Well, I couldn’t help myself; I decided to submit a cartoon to the Reverse Caption Contest at the New Yorker. And you guessed it, someone else one won. Here is my excuse: I have to admit the caption wasn’t my favorite; “We’ll always have Paris.” Of course the reference is to the famous goodbye scene in Casablanca between Humphrey Bogart (Rick) and Ingrid Bergman (Ilsa). (I almost typed: ... and Ingmar Bergman. Now that would be a funny cartoon!) I digress.
I thought it would be fine humor to have two cakes going to their combined doom by the guillotine (at one time, very popular in Paris) harkening back to Marie Antoinette’s famed phrase: “Let them eat cake.”
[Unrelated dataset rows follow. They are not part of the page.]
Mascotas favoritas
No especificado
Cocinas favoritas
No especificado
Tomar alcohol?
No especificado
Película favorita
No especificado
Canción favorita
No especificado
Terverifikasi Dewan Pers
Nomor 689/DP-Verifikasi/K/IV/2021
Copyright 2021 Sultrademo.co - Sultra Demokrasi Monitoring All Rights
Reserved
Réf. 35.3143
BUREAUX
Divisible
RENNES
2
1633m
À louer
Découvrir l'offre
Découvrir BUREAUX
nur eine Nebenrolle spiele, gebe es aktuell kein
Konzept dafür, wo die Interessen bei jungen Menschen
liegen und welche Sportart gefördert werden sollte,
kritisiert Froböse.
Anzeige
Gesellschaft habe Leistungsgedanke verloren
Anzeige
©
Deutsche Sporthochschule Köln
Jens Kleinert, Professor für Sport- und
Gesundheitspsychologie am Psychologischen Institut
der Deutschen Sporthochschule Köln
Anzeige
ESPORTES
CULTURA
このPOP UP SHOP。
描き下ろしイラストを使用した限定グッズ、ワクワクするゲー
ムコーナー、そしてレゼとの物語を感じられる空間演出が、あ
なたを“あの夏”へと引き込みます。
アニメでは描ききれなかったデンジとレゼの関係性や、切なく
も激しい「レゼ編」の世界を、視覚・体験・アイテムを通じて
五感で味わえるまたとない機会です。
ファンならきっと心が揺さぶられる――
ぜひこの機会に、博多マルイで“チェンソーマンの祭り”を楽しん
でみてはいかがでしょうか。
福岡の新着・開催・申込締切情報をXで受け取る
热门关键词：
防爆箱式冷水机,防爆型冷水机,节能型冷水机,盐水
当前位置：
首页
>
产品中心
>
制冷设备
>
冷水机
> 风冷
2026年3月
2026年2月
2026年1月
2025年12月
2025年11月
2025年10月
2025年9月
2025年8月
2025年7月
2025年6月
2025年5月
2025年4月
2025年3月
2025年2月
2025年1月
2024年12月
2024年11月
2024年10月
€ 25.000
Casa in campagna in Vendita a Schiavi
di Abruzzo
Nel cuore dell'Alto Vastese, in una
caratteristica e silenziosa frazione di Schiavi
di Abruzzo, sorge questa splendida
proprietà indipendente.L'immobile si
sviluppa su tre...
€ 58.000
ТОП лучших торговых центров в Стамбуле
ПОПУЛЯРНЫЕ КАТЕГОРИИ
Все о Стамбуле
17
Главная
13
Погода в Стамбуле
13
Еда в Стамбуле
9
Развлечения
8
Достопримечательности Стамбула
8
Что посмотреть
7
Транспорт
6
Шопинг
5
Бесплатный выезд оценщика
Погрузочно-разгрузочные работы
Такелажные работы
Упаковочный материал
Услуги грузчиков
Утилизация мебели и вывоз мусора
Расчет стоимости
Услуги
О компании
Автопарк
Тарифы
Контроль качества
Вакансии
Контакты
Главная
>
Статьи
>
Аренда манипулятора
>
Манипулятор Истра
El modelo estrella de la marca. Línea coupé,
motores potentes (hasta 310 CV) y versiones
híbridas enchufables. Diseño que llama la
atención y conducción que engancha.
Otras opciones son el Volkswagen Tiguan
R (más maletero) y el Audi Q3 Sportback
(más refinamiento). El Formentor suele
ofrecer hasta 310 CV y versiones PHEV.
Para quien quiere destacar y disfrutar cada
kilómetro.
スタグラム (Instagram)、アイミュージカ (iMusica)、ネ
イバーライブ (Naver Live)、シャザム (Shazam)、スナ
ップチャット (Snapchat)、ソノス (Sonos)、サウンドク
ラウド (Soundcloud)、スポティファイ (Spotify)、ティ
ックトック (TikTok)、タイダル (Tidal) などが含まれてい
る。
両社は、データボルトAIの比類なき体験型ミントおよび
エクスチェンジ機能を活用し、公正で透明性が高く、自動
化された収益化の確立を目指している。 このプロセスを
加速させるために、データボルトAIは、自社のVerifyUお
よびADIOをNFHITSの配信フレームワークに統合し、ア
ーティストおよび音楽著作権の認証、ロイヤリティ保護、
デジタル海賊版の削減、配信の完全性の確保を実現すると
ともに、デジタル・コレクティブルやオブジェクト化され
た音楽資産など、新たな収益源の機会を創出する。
Since doing the cartoon I have been rethinking what “We’ll always have Paris.” really means. Is it about lovers and that intense feeling experienced in a new romance or a forbidden one as compared to the one, which is old, steady and reliable? (I would love to just hang out with my husband in Paris all day but there are dishes to be done!)
After Humphrey has to go back to his job and Ingrid goes back to her husband will the lovers really remember the thrill of Paris? Will it fade and will it change as the people who remember it change? So maybe Ilsa and Rick really won’t always have Paris. Maybe one day the best memory of the whole affair would become the delicious vichyssoise they ate at a street side café. Memories aren’t the possessions we think they are especially the romantic ones.
Now that I am writing this, I think I may have to rethink this cartoon. It should be about misremembered memories. But I still like the little cakes and the guillotine. That’s weird. Should I be admitting to that? No worries. It’ll soon be a memory. Oh no! It won’t. I have just added another misstep to my digital imprint. ZOINKS!